Prep Time 20 minutes
Chill Time 4 hours
Servings 6
Calories 349 kcal

Ingredients
  

  • 200 g digestive biscuits or tea biscuits
  • 1 cup strong brewed coffee cooled
  • 1 cup heavy cream
  • ½ cup condensed milk
  • ¼ cup cocoa powder
  • 1 tablespoon instant coffee powder
  • ½ teaspoon vanilla extract
  • ½ cup dark chocolate melted
  • Chocolate shavings or cocoa powder for topping

Instructions
 

  • Brew 1 cup of strong coffee and let cool.
  • Whisk heavy cream, condensed milk, cocoa powder, instant coffee, vanilla, and melted chocolate in a bowl until smooth.
  • Dip biscuits in coffee for 2–3 seconds and layer them in a dish.
  • Spread mocha cream over each layer.
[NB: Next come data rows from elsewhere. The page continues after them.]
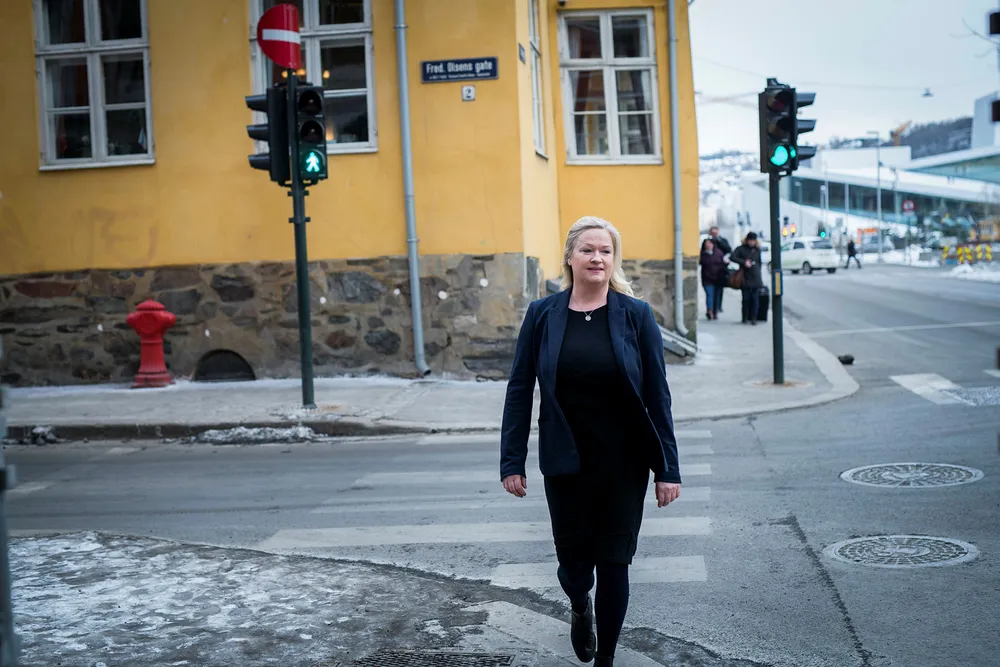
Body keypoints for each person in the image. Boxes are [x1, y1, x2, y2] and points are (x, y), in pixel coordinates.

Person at [500, 216, 683, 667]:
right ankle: (580, 604)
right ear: (570, 257)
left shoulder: (635, 315)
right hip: (566, 461)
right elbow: (520, 388)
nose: (597, 258)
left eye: (605, 250)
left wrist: (667, 469)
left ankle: (606, 659)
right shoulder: (543, 314)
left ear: (614, 259)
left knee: (615, 561)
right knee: (574, 564)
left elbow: (657, 395)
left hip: (624, 461)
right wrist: (512, 461)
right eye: (587, 250)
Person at [730, 232, 764, 325]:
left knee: (755, 300)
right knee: (746, 299)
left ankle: (753, 318)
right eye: (750, 240)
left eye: (753, 241)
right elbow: (732, 257)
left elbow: (759, 263)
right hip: (745, 277)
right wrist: (743, 262)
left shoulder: (757, 250)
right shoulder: (741, 249)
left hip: (756, 277)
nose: (752, 242)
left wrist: (759, 276)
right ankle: (745, 317)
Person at [699, 238, 726, 320]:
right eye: (706, 244)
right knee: (709, 295)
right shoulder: (703, 254)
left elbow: (723, 263)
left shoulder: (718, 253)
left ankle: (715, 311)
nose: (708, 245)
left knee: (716, 296)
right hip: (707, 278)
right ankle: (709, 311)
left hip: (718, 278)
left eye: (710, 243)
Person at [707, 226, 732, 313]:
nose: (714, 235)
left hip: (721, 269)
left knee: (719, 290)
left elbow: (728, 249)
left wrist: (719, 241)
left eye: (715, 233)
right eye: (712, 233)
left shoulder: (722, 240)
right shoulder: (708, 241)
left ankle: (718, 306)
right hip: (709, 270)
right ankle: (711, 308)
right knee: (711, 291)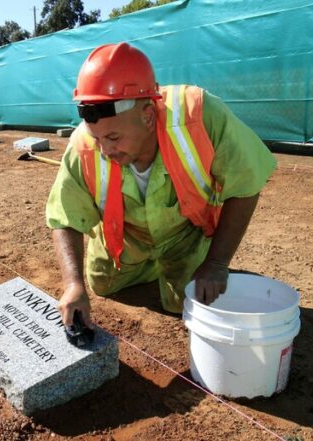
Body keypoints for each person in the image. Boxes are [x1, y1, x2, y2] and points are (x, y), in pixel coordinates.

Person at [46, 43, 277, 328]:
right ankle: (148, 264)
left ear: (147, 116)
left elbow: (246, 185)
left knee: (193, 302)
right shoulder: (84, 144)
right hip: (127, 238)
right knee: (101, 285)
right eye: (97, 138)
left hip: (186, 234)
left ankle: (191, 262)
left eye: (114, 138)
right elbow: (64, 216)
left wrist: (216, 264)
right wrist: (73, 284)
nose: (104, 150)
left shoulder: (199, 116)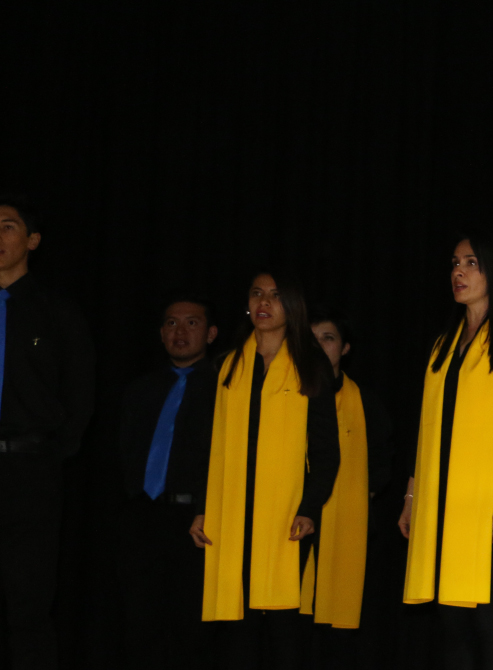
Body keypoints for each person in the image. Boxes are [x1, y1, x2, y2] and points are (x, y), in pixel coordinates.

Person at [399, 232, 493, 670]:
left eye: (471, 263)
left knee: (486, 616)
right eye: (454, 264)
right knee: (451, 620)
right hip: (441, 502)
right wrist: (411, 497)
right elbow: (425, 430)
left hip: (487, 503)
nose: (457, 272)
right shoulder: (445, 341)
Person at [189, 271, 341, 670]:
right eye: (257, 293)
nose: (264, 302)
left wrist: (309, 507)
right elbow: (207, 448)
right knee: (237, 631)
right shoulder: (226, 366)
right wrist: (203, 507)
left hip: (286, 516)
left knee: (284, 629)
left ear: (292, 306)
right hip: (232, 516)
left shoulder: (310, 367)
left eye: (275, 295)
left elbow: (326, 452)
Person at [0, 195, 96, 670]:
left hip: (28, 471)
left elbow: (80, 394)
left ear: (32, 240)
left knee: (27, 601)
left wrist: (49, 455)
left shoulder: (56, 311)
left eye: (7, 227)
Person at [117, 295, 219, 670]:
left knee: (191, 631)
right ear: (161, 333)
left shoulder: (225, 391)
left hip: (196, 520)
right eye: (172, 323)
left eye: (192, 323)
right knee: (140, 626)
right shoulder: (139, 390)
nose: (180, 331)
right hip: (142, 517)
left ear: (211, 334)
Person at [303, 309, 393, 668]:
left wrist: (358, 497)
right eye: (311, 339)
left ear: (345, 348)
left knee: (341, 635)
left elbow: (384, 459)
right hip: (295, 521)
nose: (319, 346)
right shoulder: (286, 394)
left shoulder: (366, 402)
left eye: (328, 338)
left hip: (347, 526)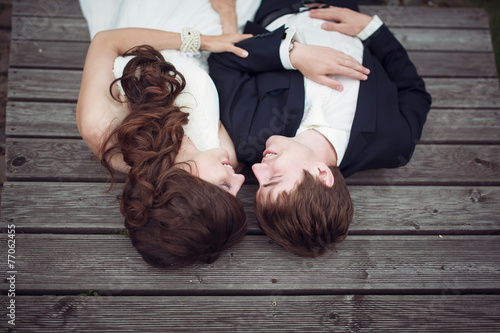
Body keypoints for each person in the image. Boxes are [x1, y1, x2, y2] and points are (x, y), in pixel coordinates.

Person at [208, 0, 432, 257]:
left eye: (258, 184)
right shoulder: (394, 142)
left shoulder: (250, 138)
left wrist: (290, 55)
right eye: (274, 179)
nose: (257, 169)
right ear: (323, 175)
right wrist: (372, 30)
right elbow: (413, 90)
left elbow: (223, 59)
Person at [76, 0, 259, 268]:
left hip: (149, 22)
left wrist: (203, 41)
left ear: (184, 185)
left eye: (224, 186)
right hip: (213, 33)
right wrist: (228, 20)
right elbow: (228, 80)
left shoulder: (105, 130)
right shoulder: (223, 156)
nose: (239, 179)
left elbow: (107, 42)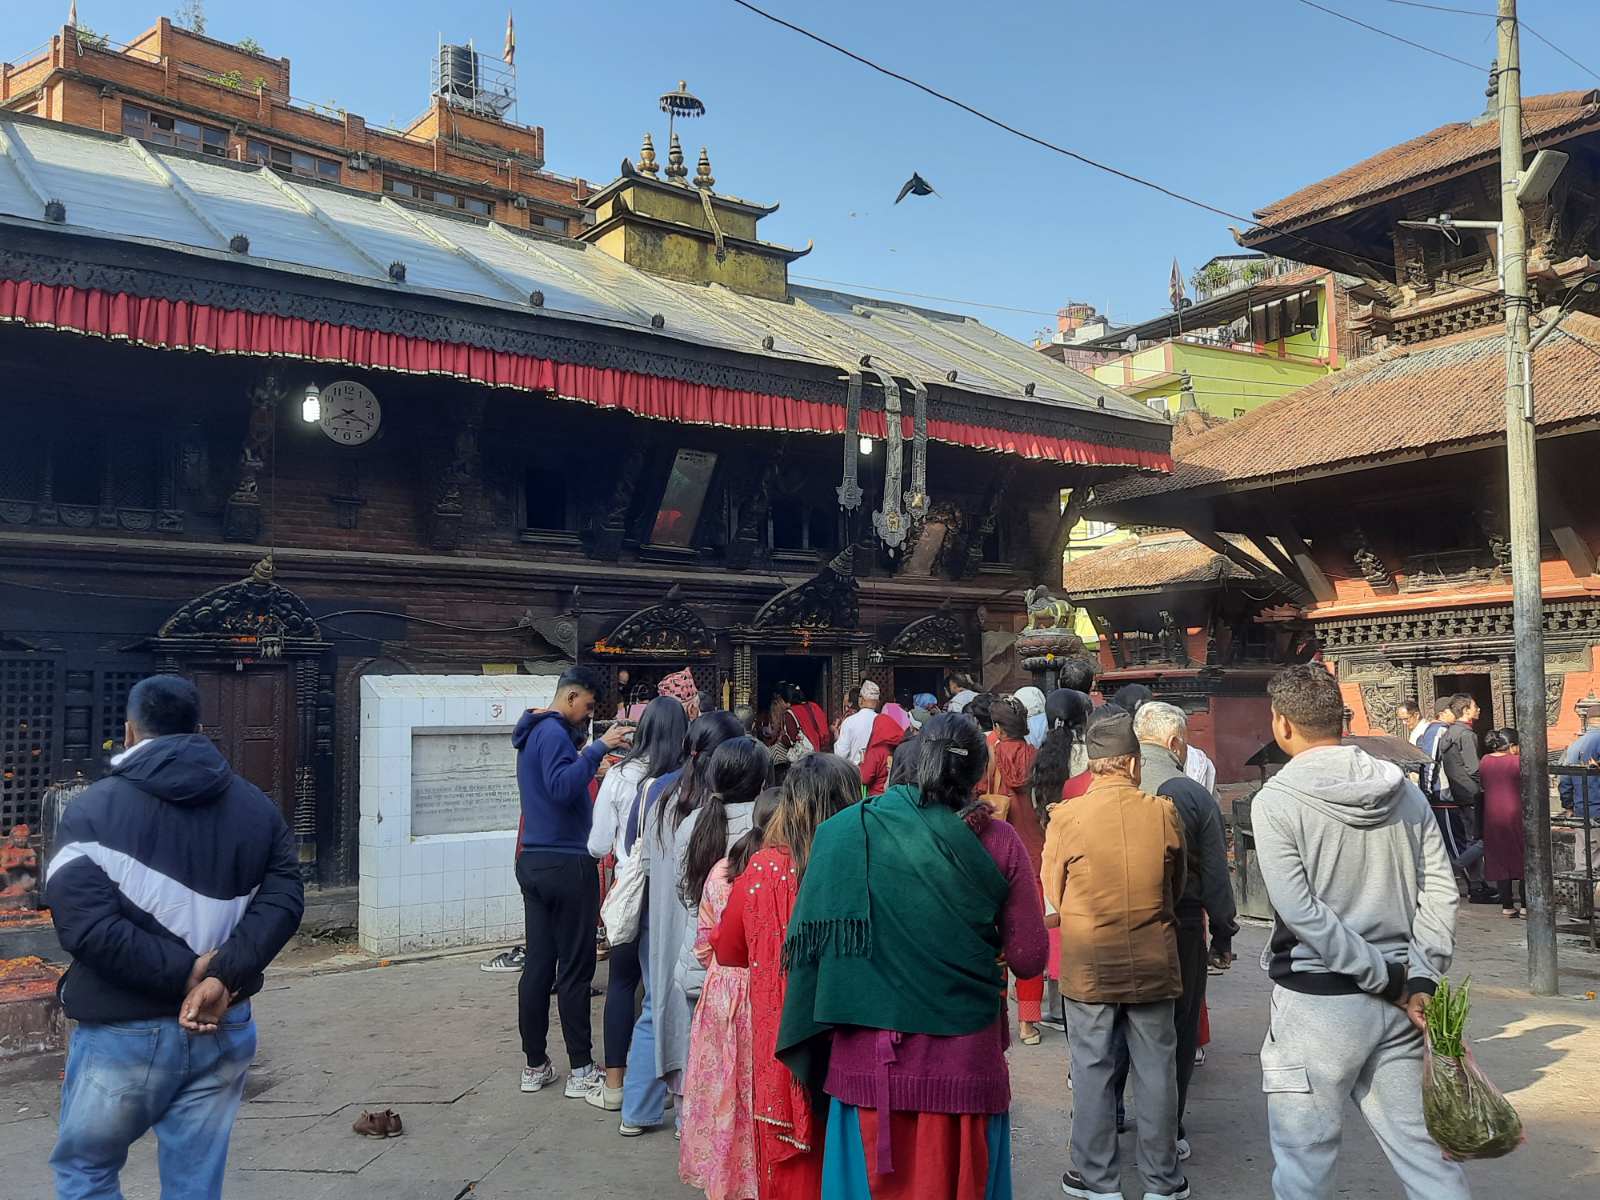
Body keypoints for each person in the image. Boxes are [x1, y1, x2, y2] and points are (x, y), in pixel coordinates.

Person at [45, 675, 304, 1200]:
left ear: (130, 732)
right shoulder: (257, 807)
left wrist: (186, 973)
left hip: (124, 1030)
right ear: (198, 730)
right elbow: (284, 900)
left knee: (86, 1172)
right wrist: (220, 977)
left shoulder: (92, 810)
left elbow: (87, 927)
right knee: (195, 1182)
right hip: (223, 1022)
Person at [778, 714, 1047, 1199]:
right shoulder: (1000, 841)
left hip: (867, 1064)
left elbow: (810, 959)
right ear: (976, 777)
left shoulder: (843, 833)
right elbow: (1030, 958)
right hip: (962, 1065)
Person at [1251, 665, 1465, 1200]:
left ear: (1281, 723)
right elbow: (1441, 890)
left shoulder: (1275, 802)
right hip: (1402, 1003)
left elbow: (1300, 911)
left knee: (1305, 1163)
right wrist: (1421, 977)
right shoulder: (1405, 792)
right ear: (1342, 721)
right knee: (1423, 1154)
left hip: (1318, 1005)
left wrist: (1386, 978)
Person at [1043, 708, 1188, 1200]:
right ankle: (1163, 1181)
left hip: (1089, 964)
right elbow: (1178, 884)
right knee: (1156, 1072)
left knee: (1092, 1069)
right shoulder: (1161, 812)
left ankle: (1098, 1178)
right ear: (1131, 765)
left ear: (1094, 763)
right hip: (1153, 959)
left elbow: (1053, 895)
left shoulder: (1068, 817)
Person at [714, 755, 861, 1199]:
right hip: (851, 1033)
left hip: (782, 1039)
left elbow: (728, 950)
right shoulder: (861, 864)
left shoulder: (762, 869)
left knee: (793, 1170)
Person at [513, 666, 632, 1099]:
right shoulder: (553, 733)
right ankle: (581, 1068)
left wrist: (590, 764)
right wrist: (598, 747)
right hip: (565, 862)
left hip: (535, 859)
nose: (587, 714)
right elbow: (562, 788)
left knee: (540, 965)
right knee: (576, 968)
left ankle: (535, 1063)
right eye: (586, 705)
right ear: (572, 696)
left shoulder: (535, 733)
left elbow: (555, 786)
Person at [630, 710, 747, 1135]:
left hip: (663, 932)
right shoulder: (724, 813)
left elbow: (645, 864)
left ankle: (659, 1112)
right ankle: (693, 1120)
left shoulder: (664, 798)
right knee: (699, 1028)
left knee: (663, 1016)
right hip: (703, 942)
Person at [1131, 702, 1238, 1162]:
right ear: (1175, 743)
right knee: (1175, 1027)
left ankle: (1109, 1117)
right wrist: (1225, 934)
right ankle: (1167, 1130)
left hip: (1112, 926)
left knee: (1114, 1028)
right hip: (1182, 924)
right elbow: (1215, 871)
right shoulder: (1191, 795)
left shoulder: (1113, 786)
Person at [678, 749, 775, 1200]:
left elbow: (703, 945)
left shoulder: (720, 868)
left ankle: (721, 1180)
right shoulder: (775, 873)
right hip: (759, 995)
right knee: (757, 1095)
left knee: (722, 1095)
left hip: (719, 993)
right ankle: (757, 1179)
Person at [585, 696, 689, 1111]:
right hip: (672, 896)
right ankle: (663, 1084)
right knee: (662, 992)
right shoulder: (685, 778)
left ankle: (616, 1086)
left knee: (623, 985)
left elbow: (596, 845)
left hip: (630, 889)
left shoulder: (619, 775)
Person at [989, 697, 1044, 1046]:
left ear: (997, 727)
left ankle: (997, 1022)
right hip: (1033, 851)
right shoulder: (1037, 756)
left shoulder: (988, 753)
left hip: (995, 851)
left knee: (993, 940)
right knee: (1027, 936)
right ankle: (1028, 1024)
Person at [1437, 693, 1492, 902]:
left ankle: (1476, 885)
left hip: (1458, 791)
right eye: (1475, 706)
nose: (1478, 709)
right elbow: (1474, 768)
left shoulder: (1449, 733)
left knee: (1472, 839)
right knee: (1483, 840)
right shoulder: (1467, 735)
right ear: (1466, 710)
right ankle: (1454, 868)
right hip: (1472, 792)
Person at [1479, 728, 1527, 918]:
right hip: (1516, 814)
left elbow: (1482, 784)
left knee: (1500, 859)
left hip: (1492, 816)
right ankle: (1525, 905)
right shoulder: (1517, 762)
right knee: (1524, 859)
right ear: (1513, 746)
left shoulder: (1485, 761)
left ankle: (1507, 904)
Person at [859, 706, 907, 798]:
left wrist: (862, 764)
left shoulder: (876, 750)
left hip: (876, 796)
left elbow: (865, 778)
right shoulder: (899, 746)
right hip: (895, 795)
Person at [835, 681, 882, 766]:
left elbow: (840, 754)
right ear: (877, 702)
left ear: (861, 700)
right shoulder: (883, 721)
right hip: (876, 773)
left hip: (854, 773)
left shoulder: (850, 721)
Repeat layers until all ingredients are used.
  • Refrigerate for at least 4 hours (or overnight).
  • Garnish with chocolate shavings or cocoa powder before serving.

Notes

  • Use decaf coffee for a caffeine-free version.
  • You can substitute digestive biscuits with graham crackers or Marie biscuits.
  • For extra richness, add a splash of coffee liqueur to the brewed coffee (optional for adults).